"Tout ça a fini en queue de poisson" : que contiennent les milliers de cahiers de doléances que François Bayrou veut rouvrir ?

Article rédigé par Laure Cometti
France Télévisions
Publié
Temps de lecture : 13min
Près de 20 000 cahiers de doléances, ouverts et remplis en pleine crise des "gilets jaunes", sont stockés aux archives départementales dans toute la France. (ASTRID AMADIEU / FRANCEINFO)
Près de 20 000 cahiers de doléances, ouverts et remplis en pleine crise des "gilets jaunes", sont stockés aux archives départementales dans toute la France. (ASTRID AMADIEU / FRANCEINFO)

Nés sur les ronds-points durant la crise des "gilets jaunes", les cahiers de doléances se sont multipliés dès décembre 2018 à l'initiative des maires, puis de l'Elysée avec le grand débat national. Six ans plus tard, le Premier ministre assure qu'il faut en utiliser le contenu, sans dévoiler de méthodologie concrète à ce stade.

Dans les locaux des archives départementales, des milliers de cahiers de doléances sommeillent depuis bientôt six ans et la crise des "gilets jaunes". Des pages et des pages, couvertes de messages écrits au stylo, ponctués de points d'exclamation, de mots en majuscules, dans des grands cahiers à spirales évoquant le souvenir de l'école. Des lettres, parfois tapées à l'ordinateur, imprimées et collées sur les pages de registres reliés, ornés du logo d'une commune. Ces carnets citoyens pourraient-ils bientôt sortir de l'oubli dans lequel ils ont sombré ?
--- --- ---
Recopiez tout ce qui va de « Article rédigé par » jusqu'à « à ce stade. » dans l'article, en substituant « archives municipales » à « archives départementales ». Appuyez-vous uniquement sur l'article.

_Données saisies_:
--- --- ---
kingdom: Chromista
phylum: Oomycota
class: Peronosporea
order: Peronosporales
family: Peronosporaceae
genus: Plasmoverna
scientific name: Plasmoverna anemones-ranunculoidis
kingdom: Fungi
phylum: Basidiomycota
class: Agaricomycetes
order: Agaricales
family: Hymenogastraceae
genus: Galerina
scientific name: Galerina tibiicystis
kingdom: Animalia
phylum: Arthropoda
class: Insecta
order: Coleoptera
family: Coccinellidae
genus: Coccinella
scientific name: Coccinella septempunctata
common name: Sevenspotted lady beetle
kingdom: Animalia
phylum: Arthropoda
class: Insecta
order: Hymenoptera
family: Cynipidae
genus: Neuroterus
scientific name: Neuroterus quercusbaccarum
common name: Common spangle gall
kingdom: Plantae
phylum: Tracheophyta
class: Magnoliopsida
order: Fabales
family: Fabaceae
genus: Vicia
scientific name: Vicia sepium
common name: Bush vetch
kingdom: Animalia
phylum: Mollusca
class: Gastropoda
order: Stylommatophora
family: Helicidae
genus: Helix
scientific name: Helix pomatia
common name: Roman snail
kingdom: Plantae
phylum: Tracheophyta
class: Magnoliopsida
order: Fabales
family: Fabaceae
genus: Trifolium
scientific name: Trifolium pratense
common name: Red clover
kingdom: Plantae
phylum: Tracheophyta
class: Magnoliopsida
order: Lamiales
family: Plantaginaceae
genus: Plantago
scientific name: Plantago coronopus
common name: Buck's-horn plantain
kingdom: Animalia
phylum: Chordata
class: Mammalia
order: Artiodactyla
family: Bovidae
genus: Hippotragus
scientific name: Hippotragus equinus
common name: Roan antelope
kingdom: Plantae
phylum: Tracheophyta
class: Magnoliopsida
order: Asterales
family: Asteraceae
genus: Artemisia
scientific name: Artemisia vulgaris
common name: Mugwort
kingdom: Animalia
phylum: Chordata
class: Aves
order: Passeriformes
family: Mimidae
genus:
--- --- ---
_Réponse_:
Article rédigé par Laure Cometti
France Télévisions
Publié
Temps de lecture : 13min
Près de 20 000 cahiers de doléances, ouverts et remplis en pleine crise des "gilets jaunes", sont stockés aux archives municipales dans toute la France. (ASTRID AMADIEU / FRANCEINFO)
Près de 20 000 cahiers de doléances, ouverts et remplis en pleine crise des "gilets jaunes", sont stockés aux archives municipales dans toute la France. (ASTRID AMADIEU / FRANCEINFO)

Nés sur les ronds-points durant la crise des "gilets jaunes", les cahiers de doléances se sont multipliés dès décembre 2018 à l'initiative des maires, puis de l'Elysée avec le grand débat national. Six ans plus tard, le Premier ministre assure qu'il faut en utiliser le contenu, sans dévoiler de méthodologie concrète à ce stade.